Using short sales to induce others to buy and sell a stock is also prohibited practice and is subject to steep fines from the SEC. Even if you're not planning on shorting, it's good practice to know when to sell a stock.
Brush up on the short-selling laws of your state or country and determine what the specific rules are for these kinds of transactions.
What are the Advantages of Short Selling?
- Of course, the main advantage of short selling is potentially large returns one can obtain while still keeping their assets intact. This has made them highly attractive to investors despite the risks involved.
- Some experienced investors use short selling as a short-term hedging tool to minimize the risk of other investments.
- It is also a great way to provide liquidity to the market which lowers the prices of stocks.
- If you have stocks that are just lying around or wish to capitalize on a possibly negative situation, short selling is perfect for that.
What are the Disadvantages of Short Selling?

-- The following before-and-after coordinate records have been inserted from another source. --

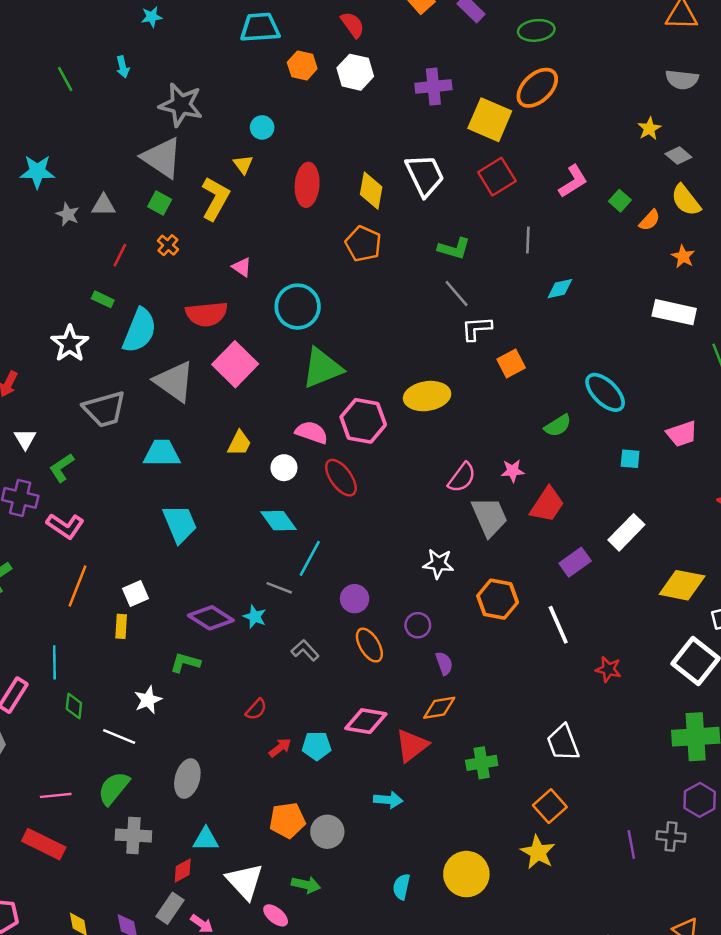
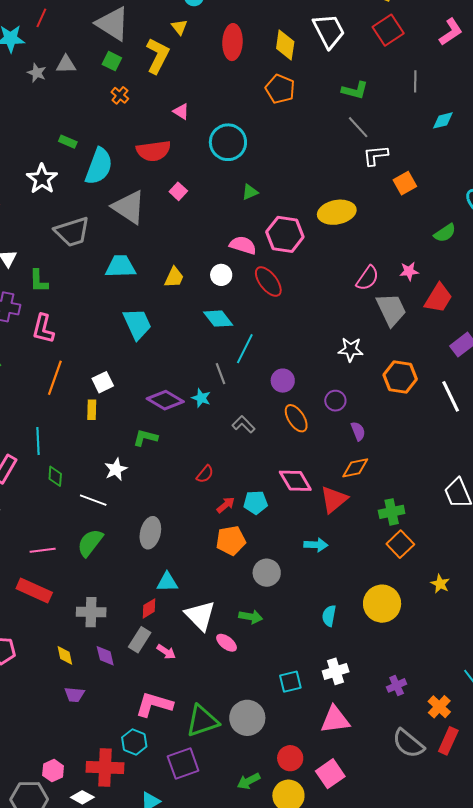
red line: (120, 255) -> (41, 18), moved
pink square: (235, 364) -> (178, 191), size x0.5
green triangle: (322, 368) -> (250, 192), size x0.5
yellow trapezoid: (239, 443) -> (174, 277), moved
green L-shape: (62, 468) -> (39, 281), turned -55
pink L-shape: (65, 526) -> (43, 329), turned 72
gray line: (279, 588) -> (221, 374), turned 50
pink diamond: (366, 721) -> (295, 481), turned 52
orange square: (550, 806) -> (400, 544), moved
orange pentagon: (287, 820) -> (231, 541), moved
gray cross: (133, 835) -> (91, 612), moved
yellow star: (538, 852) -> (440, 584), size x0.7

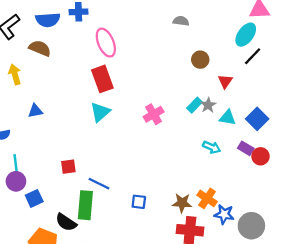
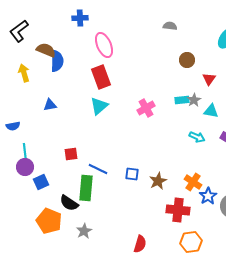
blue semicircle: (48, 20) -> (57, 61), moved, turned -85
cyan rectangle: (195, 105) -> (182, 100), turned 40
blue triangle: (35, 111) -> (50, 105), moved
blue square: (139, 202) -> (132, 174), moved
brown star: (182, 203) -> (158, 181), moved, turned -30
blue star: (224, 214) -> (208, 196), turned 30

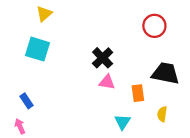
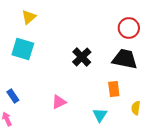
black trapezoid: (165, 73) -> (125, 59), moved
pink triangle: (107, 82) -> (59, 102), moved, turned -35

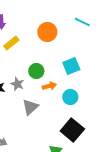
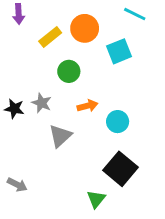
yellow rectangle: (11, 43) -> (50, 37), moved
cyan square: (71, 66) -> (119, 51), moved
green circle: (36, 71) -> (69, 71), moved

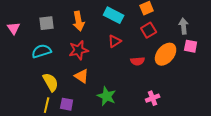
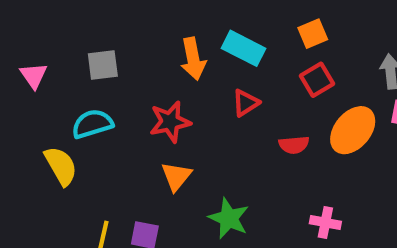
orange arrow: (79, 21) -> (193, 59), moved
orange triangle: (82, 76) -> (176, 176), turned 35
yellow semicircle: (51, 82) -> (61, 166), moved
pink cross: (153, 98) -> (325, 223), turned 32

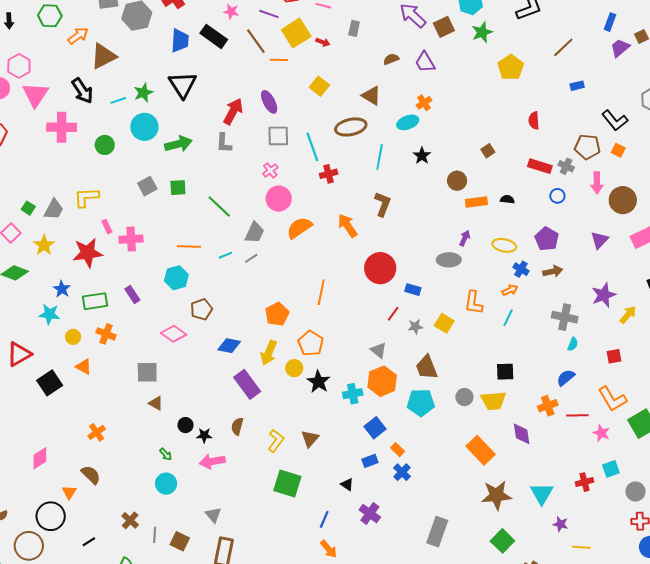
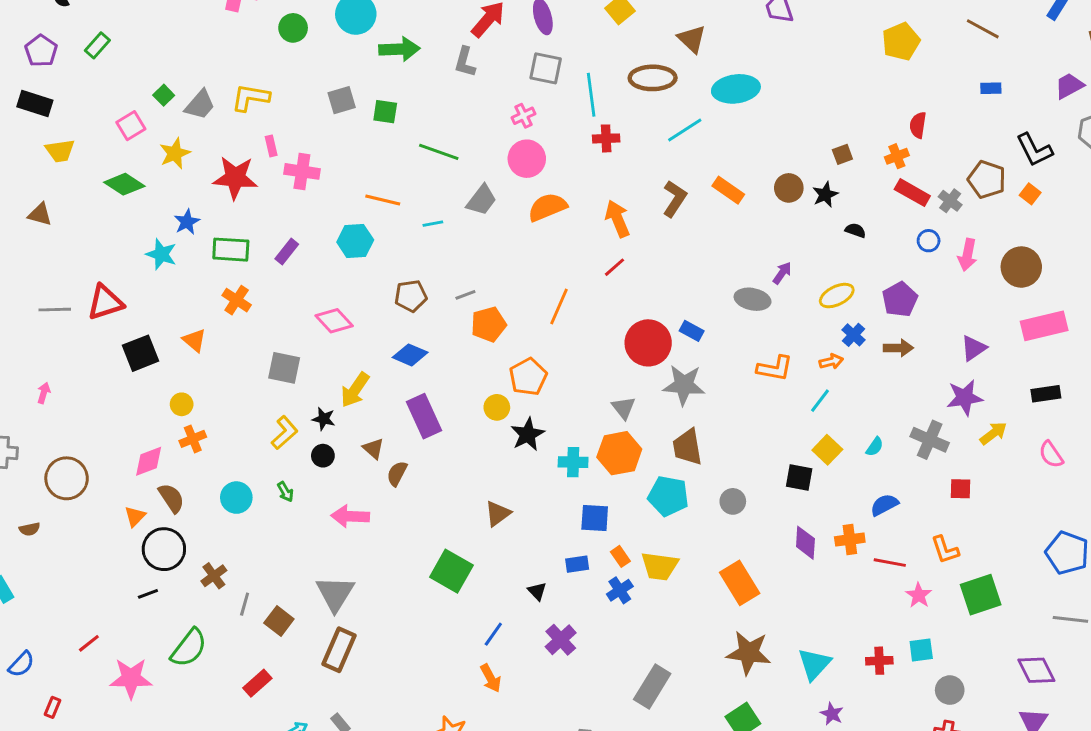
brown line: (563, 47) -> (983, 29), turned 60
purple trapezoid: (620, 48) -> (1069, 86), moved
orange cross: (424, 103) -> (897, 156), moved
cyan ellipse: (408, 122) -> (736, 89), size x1.4
black star: (422, 156) -> (825, 195), moved
cyan line: (380, 157) -> (685, 130), turned 35
pink arrow: (597, 183) -> (967, 255), moved
orange rectangle: (476, 202) -> (728, 190), moved, turned 30
green line: (219, 207) -> (439, 152), turned -36
purple triangle: (599, 240) -> (974, 348), moved
yellow ellipse: (504, 245) -> (837, 296), turned -50
gray line: (251, 258) -> (465, 295), moved
red circle: (380, 268) -> (648, 343), moved
purple rectangle: (132, 295) -> (287, 252), turned 60
orange L-shape: (473, 303) -> (775, 368), turned -100
brown pentagon: (201, 309) -> (411, 296), moved
red line: (393, 314) -> (614, 267), moved
gray cross: (565, 317) -> (930, 440), moved
yellow square: (444, 323) -> (827, 450), moved
gray star: (415, 327) -> (684, 385), size x1.8
yellow circle: (73, 337) -> (182, 404), moved
cyan semicircle: (573, 344) -> (875, 447), moved
yellow arrow: (269, 353) -> (355, 390), moved
orange L-shape: (612, 399) -> (945, 550), size x0.7
yellow trapezoid: (493, 401) -> (660, 566), moved
brown triangle: (156, 403) -> (373, 448), moved
blue square: (375, 428) -> (595, 518), turned 30
purple diamond: (522, 434) -> (805, 543), moved
black star: (204, 435) -> (324, 419), moved
yellow L-shape: (276, 441) -> (285, 433), moved
pink diamond: (40, 458) -> (149, 461), moved
cyan circle: (166, 484) -> (236, 498), moved
gray triangle: (213, 515) -> (335, 594), size x1.6
black circle: (51, 516) -> (164, 549), moved
brown circle: (29, 546) -> (67, 478), moved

- The main and most obvious disadvantage of short selling is the higher than usual amount of risks involved. There is a possibility for stocks to decrease infinitely and an error in judgment can see you buying back a stock that never regains its value.

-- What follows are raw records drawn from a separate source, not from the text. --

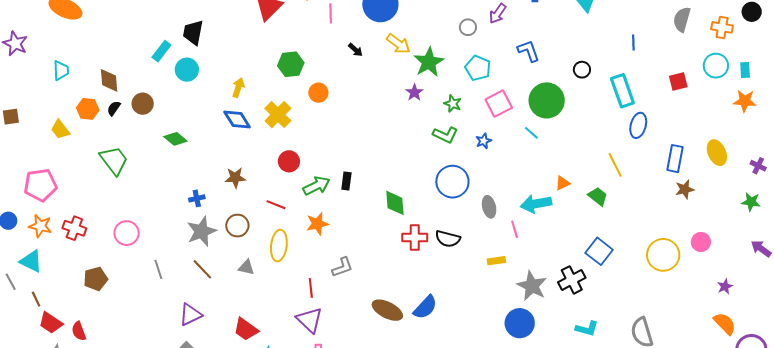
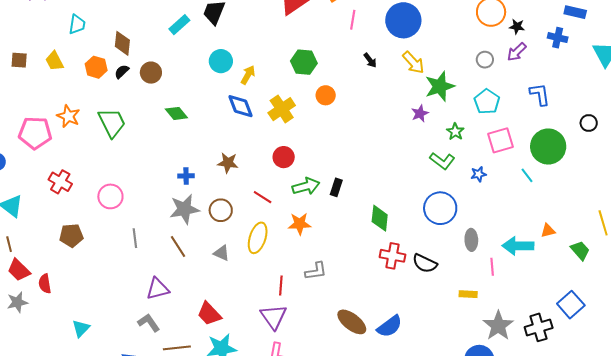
cyan circle: (187, 70) -> (221, 61), moved
yellow trapezoid: (60, 130) -> (54, 61), moved
orange star: (40, 226) -> (68, 116), moved

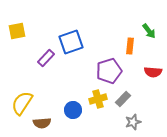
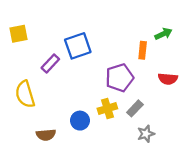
green arrow: (149, 31) -> (163, 34), turned -77
yellow semicircle: (22, 103) -> (25, 94), moved, turned -50

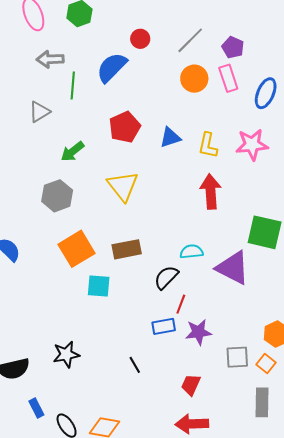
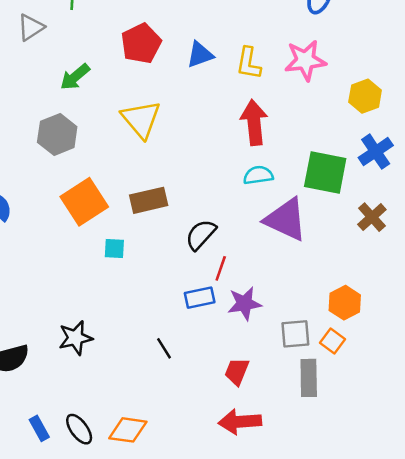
cyan semicircle: (192, 252) -> (258, 175), moved
cyan square: (99, 286) -> (114, 249), size x0.7
gray rectangle: (262, 402) -> (309, 378), moved
blue rectangle: (36, 408) -> (39, 428), moved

- On the other hand, say you borrow a stock you predict will decrease in value but never does. You shelled out money intending to sell stocks and buy them back for cheaper but are instead stuck with a borrowed stock.
- There is also the danger of short-covering rallies. This takes place when a lot of investors scramble to cover their short-selling positions all at once. They might do so because the price of the stocks took a sudden turn towards increasing value.
- The increase in inactivity leads to the price of the stock increasing more -- potentially creating loss or at least shrinking the profit margin.
- Finally, short selling is not exactly a practice any investor can engage in. It takes up a higher than average cost compared to standard investments and the very speculative nature of it means that only experienced investors only ever partake.
Verdict and Conclusion
The starting question we began with was whether or not you could short sell on Robinhood. Though the platform can earn you great profits with its many market offerings, the answer is a plain and simple no, you can't short sell on Robinhood.
There are many YouTube videos and articles out there that try to explain how certain trading options can be used just like short selling but this only serves to confuse. Short selling, so far, is not intended to be a part of Robinhood's makeup.
Another more important question you should ask yourself though is: would you want to?
The risks involved in this form of investment are enough to deter even the most courageous of investors and with good reason. Many young investors searching for a get-rich-quick investment famously lost everything on short selling and we would be remiss if we didn't learn from their mistakes.
That being said, there is something to be said about their ability to garner large amounts of income compared to other long-term investments. The very reason they exist and are allowed to continue existing is a testament to their popularity among investors.
In the end, you have to decide what risks you are willing to take. It is up to you if the potential gains outweigh the potential losses and whether or not your predictions are work taking that step. All we can say is be prepared for any or all outcomes and perform your due diligence before tying your money up into anything so risky.